Added Republican National Committee Chairman Reince Priebus: "We expect to win."
Yet even as Clinton appeared to be strengthening her lead, her campaign was careful not to declare premature victory.
"We don't want to get ahead of our skis here," said Clinton campaign manager Robby Mook. He said the "battleground states" where both candidates are campaigning hardest "are called that for a reason."
As part of his closing message, Trump was laying out an ambitious agenda for his first 100 days as president. Yet he undermined his own attempt to strike a high-minded tone on policy issues when he announced in the same speech that he planned to sue the numerous women who have accused him of groping and other unwanted sexual behavior.

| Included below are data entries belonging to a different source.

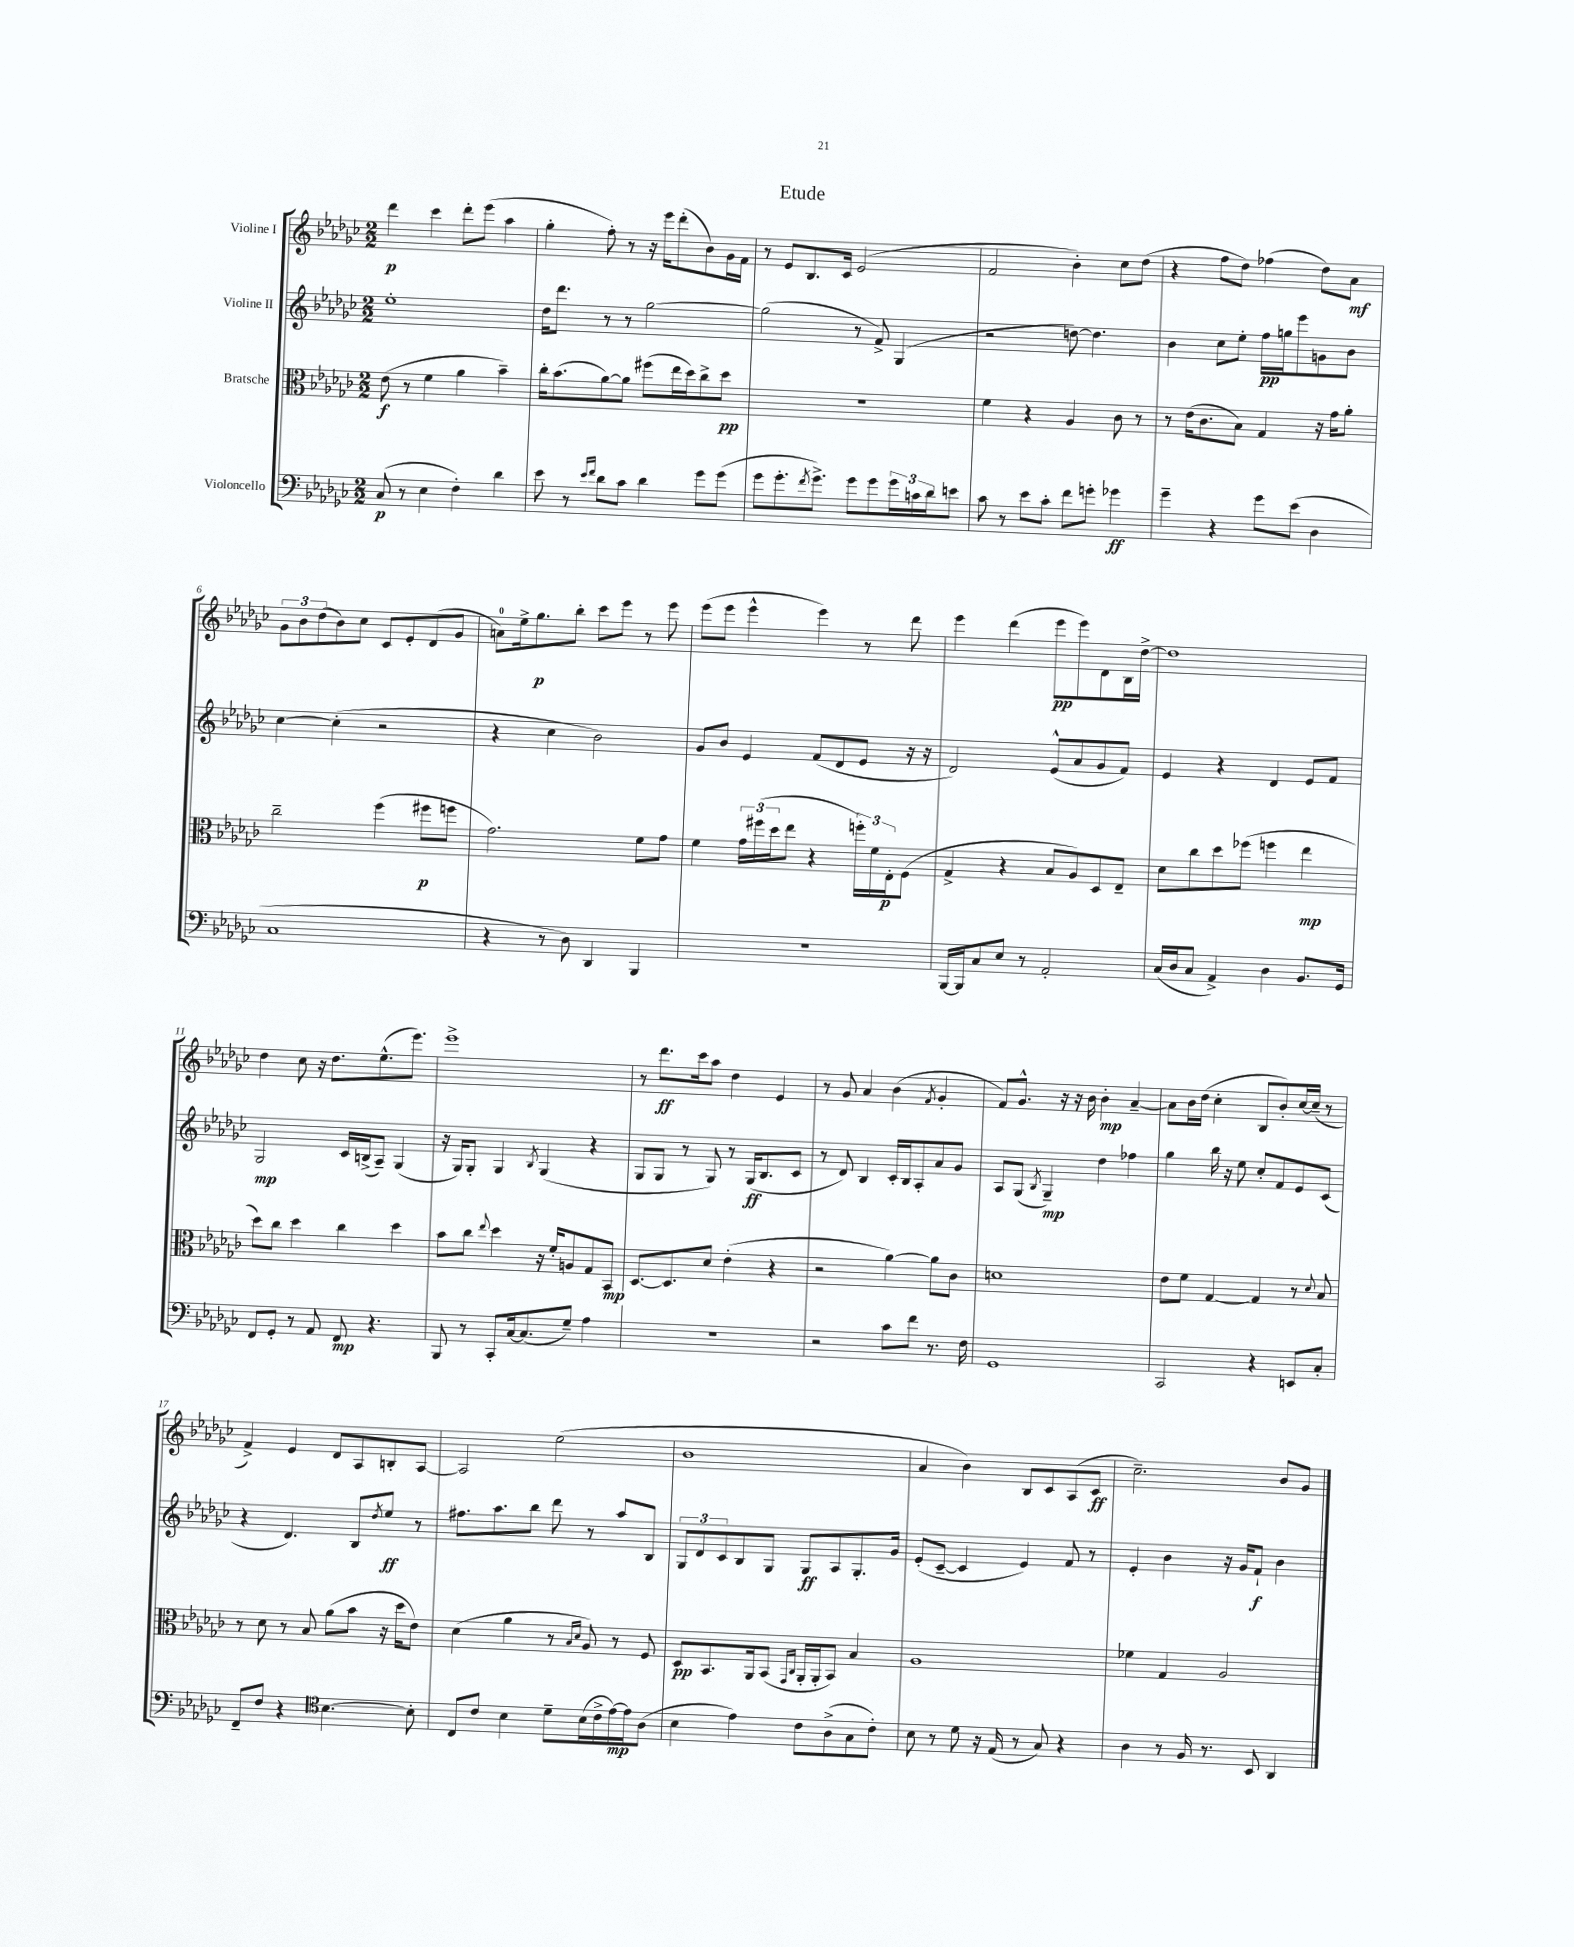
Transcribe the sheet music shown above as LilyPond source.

\header { title = "Etude" }
<<
\new StaffGroup <<
\new Staff = "s0" \with { instrumentName = "Violine I" } {
    \clef treble \key ges \major \numericTimeSignature \time 2/2
    des'''4\p ces'''4 des'''8-. ees'''8( aes''4 |
    ges''4-. f''8-.) r8 r16 ees'''16 des'''8-.( bes'8) ges'16 f'16 |
    r8 ees'8 bes8. ces'16 ees'2( |
    f'2 bes'4-.) ces''8 des''8( |
    r4 f''8 des''8) fes''4( des''8) aes'8\mf |
    \tuplet 3/2 { ges'8 bes'8 des''8( } bes'8) ces''8 ces'8 ees'8-. des'8( ges'8 |
    a'8-0) ees''16-> ges''8.\p bes''8-. ces'''8 ees'''8 r8 ees'''8 |
    ees'''8( ees'''8 ees'''4-^ ees'''4) r8 des'''8 |
    ees'''4 des'''4( ees'''8\pp ees'''8) des'8 bes16 des''16~-> |
    des''1 |
    des''4 ces''8 r16 des''8. ees''8.-^( ees'''8.) |
    ees'''1-> |
    r8 des'''8.\ff ces'''16 aes''8 des''4 ees'4 |
    r8 ges'8 aes'4 bes'4( \acciaccatura { f'8 } ges'4-. |
    f'8) ges'8.-^ r16 r16 bes'16 bes'4-.\mp aes'4~-- |
    aes'8 bes'16 des''16( ces''4-. bes8 bes'8-.) ces''16~ ces''16--( r8 |
    f'4->) ees'4 des'8 aes8 b8-. aes8~ |
    aes2 ees''2( |
    bes'1 |
    aes'4 bes'4) bes8 ces'8 aes8( ces'8\ff |
    ces''2.--) bes'8 ges'8 \bar "|." |
}
\new Staff = "s1" \with { instrumentName = "Violine II" } {
    \clef treble \key ges \major \numericTimeSignature \time 2/2
    ees''1-. |
    des''16 des'''8. r8 r8 ges''2~ |
    ges''2( r8 f'8->) ges4( |
    r2 d''8~) d''4. |
    bes'4 ces''8 ees''8-. f''16\pp g''16 ees'''8 g'8 bes'8 |
    ces''4~ ces''4-.( r2 |
    r4 ces''4 bes'2) |
    ges'8 bes'8 ees'4 f'8( des'8 ees'8 r16 r16 |
    des'2) ees'8-^( aes'8 ges'8 f'8) |
    ees'4 r4 des'4 ees'8 f'8 |
    ges2\mp ces'16 b16->( aes8--) ges4( |
    r16 ges16) ges8-. ges4 \acciaccatura { bes8 } ges4( r4 |
    ges8 ges8 r8 ges8) r8 ges16\ff( bes8. ces'8 |
    r8 des'8) bes4 ces'16-. bes16 aes8-. aes'8 ges'8 |
    aes8 ges8( \acciaccatura { bes8 } ges4--\mp) des''4 fes''4 |
    ges''4 bes''16 r16 ees''8 ces''8-. f'8 ees'8 ces'8( |
    r4 des'4.) bes8 \acciaccatura { des''8 } ees''8\ff r8 |
    fis''8. aes''8. bes''8 des'''8 r8 aes''8 bes8 |
    \tuplet 3/2 { ges8 des'8 ces'8 } bes8 ges8 ges8\ff aes8 ges8.-. ges'16 |
    ees'8-.( ces'8~-- ces'4 ees'4) f'8 r8 |
    ees'4-. bes'4 r16 ges'16 f'8-!\f bes'4 \bar "|." |
}
\new Staff = "s2" \with { instrumentName = "Bratsche" } {
    \clef alto \key ges \major \numericTimeSignature \time 2/2
    ees'8\f( r8 f'4 aes'4 bes'4--) |
    ces''16-. bes'8.( aes'8~) aes'8 fis''8( ees''16 des''16) ces''8-> des''8\pp |
    r1 |
    f'4 r4 aes4 ces'8 r8 |
    r8 ees'16( ces'8. bes8) ges4 r16 ges'16 aes'8-. |
    ces''2-- f''4( fis''8\p f''8 |
    ges'2.) f'8 ges'8 |
    f'4 \tuplet 3/2 { ges'16 fis''16( des''16 } ees''8 r4 \tuplet 3/2 { f''16-.) f'16 ees16-.\p } f8( |
    ges4-> r4 bes8 aes8) des8 ees8-- |
    des'8 ces''8 des''8 fes''8( f''4 ees''4\mp |
    des''8) ces''8 des''4 ces''4 des''4 |
    bes'8 ces''8 \appoggiatura { ees''8 } des''4 r16 f'16-. a8 ges8 bes,8\mp |
    des8.~ des8. des'8 ees'4-.( r4 |
    r2 aes'4~) aes'8 ces'8 |
    d'1 |
    ees'8 f'8 ges4~ ges4 r8 \appoggiatura { des'8 } bes8 |
    r8 des'8 r8 bes8 aes'8( bes'8 r16 des''16 ees'8) |
    des'4( aes'4 r8 \grace { bes16 des'16 } aes8) r8 f8 |
    des8\pp bes,8. aes,16 bes,8( \grace { ges,16 ces16 } aes,16-. aes,16-. bes,8) bes4 |
    aes1 |
    fes'4 ges4 aes2 \bar "|." |
}
\new Staff = "s3" \with { instrumentName = "Violoncello" } {
    \clef bass \key ges \major \numericTimeSignature \time 2/2
    ces8\p( r8 ees4 f4-.) des'4 |
    ees'8 r8 \grace { ees'16 f'16 } des'8 ces'8 des'4 ges'8 ges'8( |
    ges'8 ges'8.-. \acciaccatura { f'8 } ges'8.->) ges'8 ges'8 \tuplet 3/2 { ges'16 c'16 des'16 } e'8 |
    ces'8 r8 ees'8 ces'8-. f'8 g'8-. ges'4\ff |
    ges'4-- r4 ges'8 ees'8( des4 |
    ces1 |
    r4 r8 des8) des,4 bes,,4 |
    R1 |
    bes,,16~ bes,,16 ces8 ees8 r8 aes,2-. |
    ces16( des16 ces8 aes,4->) des4 bes,8. ges,16 |
    f,8 ges,8-. r8 aes,8 f,8\mp r4. |
    bes,,8 r8 ces,8-. ces16~ ces8.( ges8--) aes4 |
    r1 |
    r2 ces'8 f'8 r8. f16 |
    ges,1 |
    ces,2 r4 e,8 ces8-. |
    f,8-- f8 r4 \clef tenor bes4.~ bes8-. |
    ces8 ces'8 bes4 des'8-- bes16( ces'16-> ees'16~\mp) ees'16 aes8( |
    bes4 ees'4) ces'8 aes8->( ges8 ces'8-.) |
    bes8 r8 des'8 r16 ees16( r8 ges8) r4 |
    aes4 r8 f16 r8. bes,8 aes,4 \bar "|." |
}
>>
>>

"All of these liars will be sued once the election is over," Trump said Saturday during an event near the Civil War battlefield of Gettysburg. He added: "I look so forward to doing that."
Asked about Trump's remarks, Clinton told reporters between rallies Saturday in Pittsburgh and Philadelphia that she was done responding to what her Republican opponent is saying as Election Day nears and would instead focus on helping elect other Democrats.
A day earlier, Clinton attacked Pennsylvania's Republican senator, Pat Toomey, saying in Pittsburgh that he has refused to "stand up" to Trump as she praised his Democratic challenger, Katie McGinty. Noting Trump's comments about Mexican immigrants and his attacks on a Muslim-American military family, she said of Toomey: "If he doesn't have the courage to stand up to Donald Trump after all of this, then can you be sure that he will stand up for you when it counts?"
Clinton rejected Trump's allegation, offered without evidence, that the dozen or so women who have come forward are being prompted by her campaign or the Democratic National Committee. The accusers emerged after the former reality TV star boasted of kissing women and groping their genitals without their consent.
"These accusations are not coming from our campaign," Mook said.
On Saturday, an adult film actress said the billionaire kissed her and two other women on the lips "without asking for permission" when they met him after a golf tournament in 2006. Trump has denied that all the other allegations, while insisting some of the women weren't attractive enough for him to want to pursue.
"He's been waterboarded by these issues," said former Arizona Gov. Jan Brewer, a Trump supporter, lamenting the "oppression" of her candidate in the media.